The diagnosis of DVT is most commonly made with ultrasound. Ultrasound is very reliable for discovering blood clots at or above the knee, the location most likely to send off an embolism. Signs and symptoms suggestive of DVT include: sudden one sided painful swelling of an extremity; presence of tenderness to touch in the muscles of the leg; low-grade fever; and possibly chest pain and shortness of breath. Patients experiencing these symptoms must seek immediate medical care. Deep vein thrombosis can often be treated in a hospital with a minimally invasive, catheter-directed procedure that infuses "clot dissolving" medication into the veins. Treatment may also involve the use of anticoagulants and prescription grade compression stockings. Frequent leg elevation and lifelong therapy with elastic stockings may be indicated in order to prevent or treat a major DVT complication.
Pelvic Congestion Syndrome
Pelvic congestion syndrome (PCS), a condition characterized by the presence of varicose veins in the ovarian and pelvic region, has been shown to be the underlying reason in a significant proportion of women with chronic pelvic pain. These women usually are between the ages of 20 - 45 and have a history of multiple pregnancies. The varicose veins usually develop during pregnancy and become larger as time progresses. These women may or may not have leg varicose veins.
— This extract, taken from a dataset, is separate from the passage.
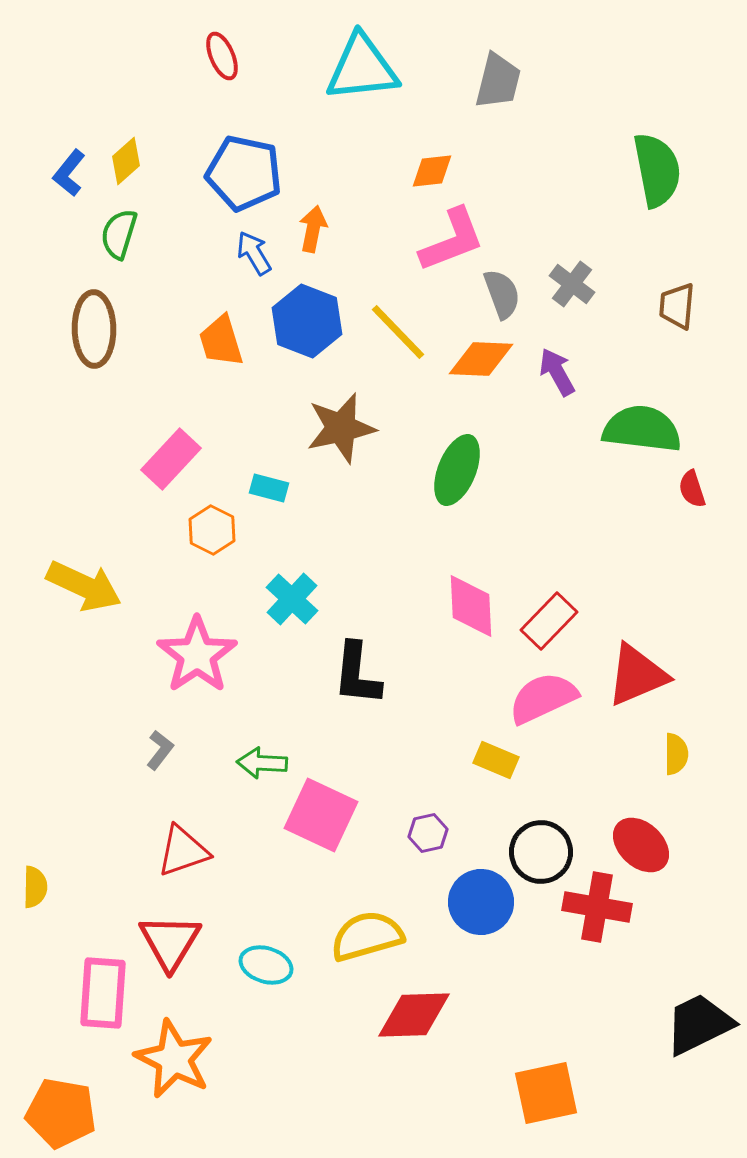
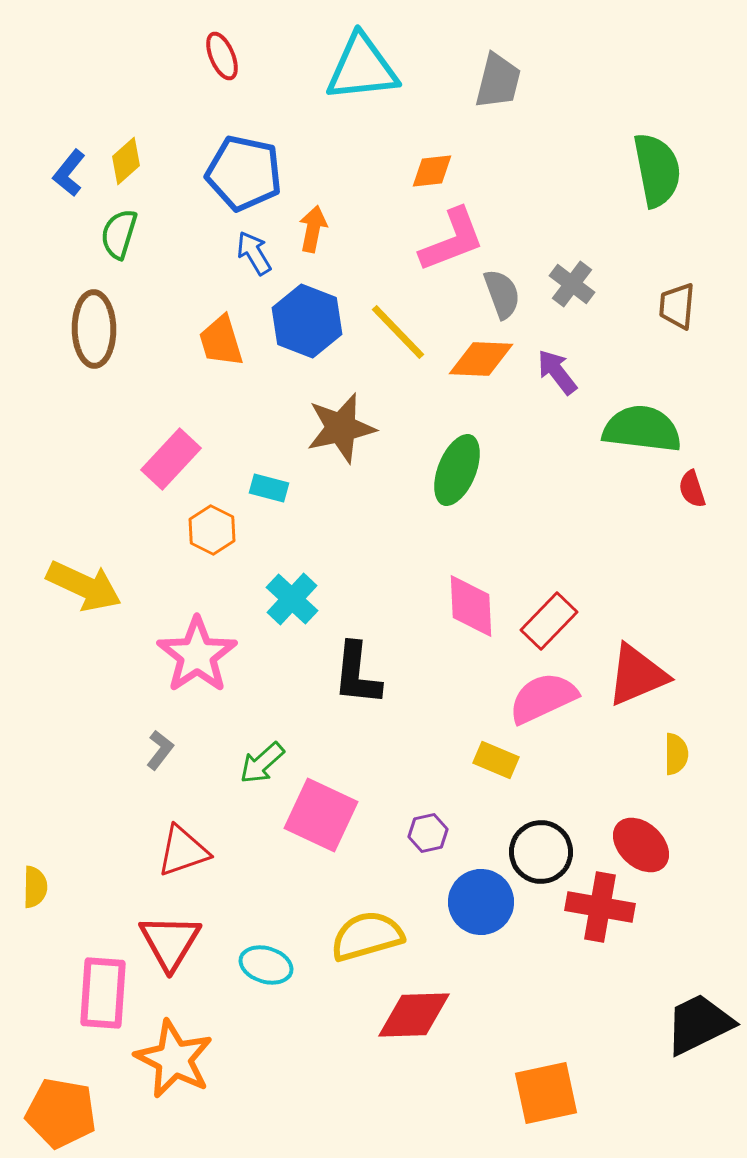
purple arrow at (557, 372): rotated 9 degrees counterclockwise
green arrow at (262, 763): rotated 45 degrees counterclockwise
red cross at (597, 907): moved 3 px right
The pain felt by patients with PCS is usually dull and aching, intensifies with prolonged standing, and worsens throughout the day.
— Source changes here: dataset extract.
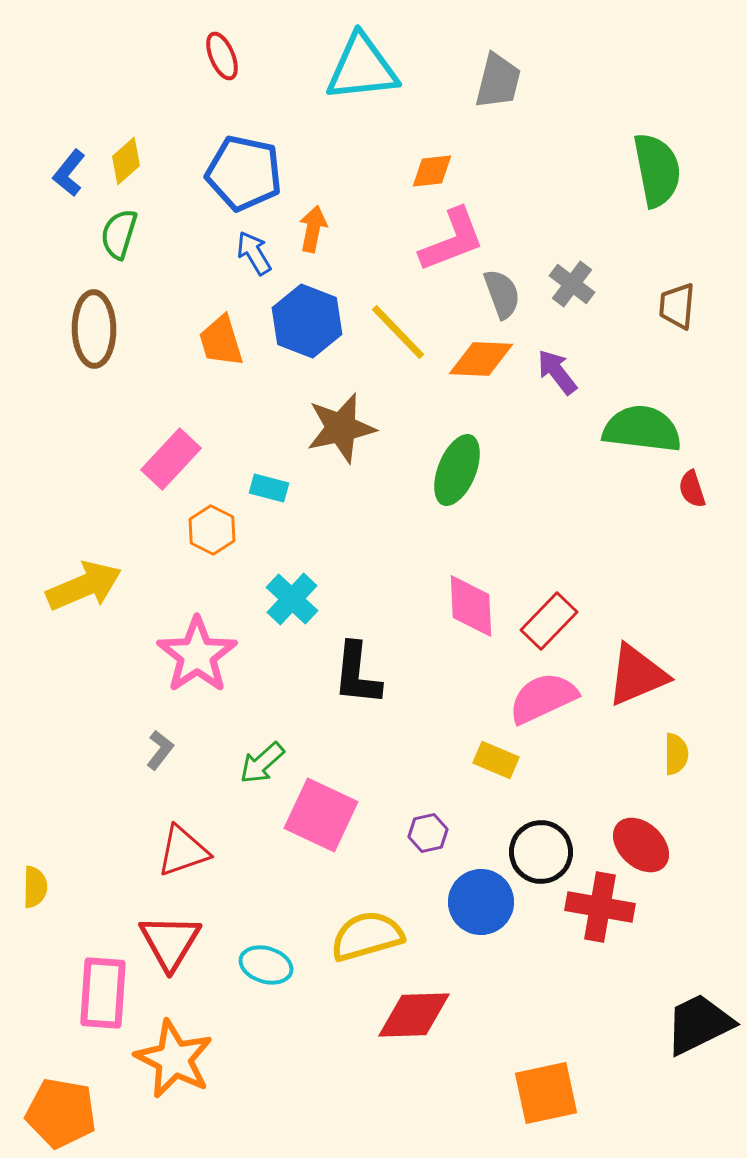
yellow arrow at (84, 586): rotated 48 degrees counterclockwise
The diagnosis of Pelvic Congestion Syndrome is often difficult as many other conditions can mimic the same symptoms. Symptoms of Pelvic Congestion Syndrome include: varicose veins (vulva, buttocks and legs), swollen vulva / vagina, abnormal and painful menstrual bleeding, pain during intercourse, backache, and vaginal discharge. Specific diagnosis of Pelvic Congestion Syndrome is made using several imaging tests, such as Ultrasound, CT Scan, MRI, or vonography (an imaging technique using X-ray and contact dye). Currently, a minimally invasive technique with no downtime, known as embolization, may be helpful in some cases of PCS. If you have pelvic pain that worsens throughout the day or when standing, you should see an interventional radiologist, who can work with your gynecologist to plan an appropriate treatment modality.
Venous disease can be sudden and serious or chronic and long-term. A phlebologist or vascular surgeon can advise you on the appropriate medical treatment and surgical options that are best for you.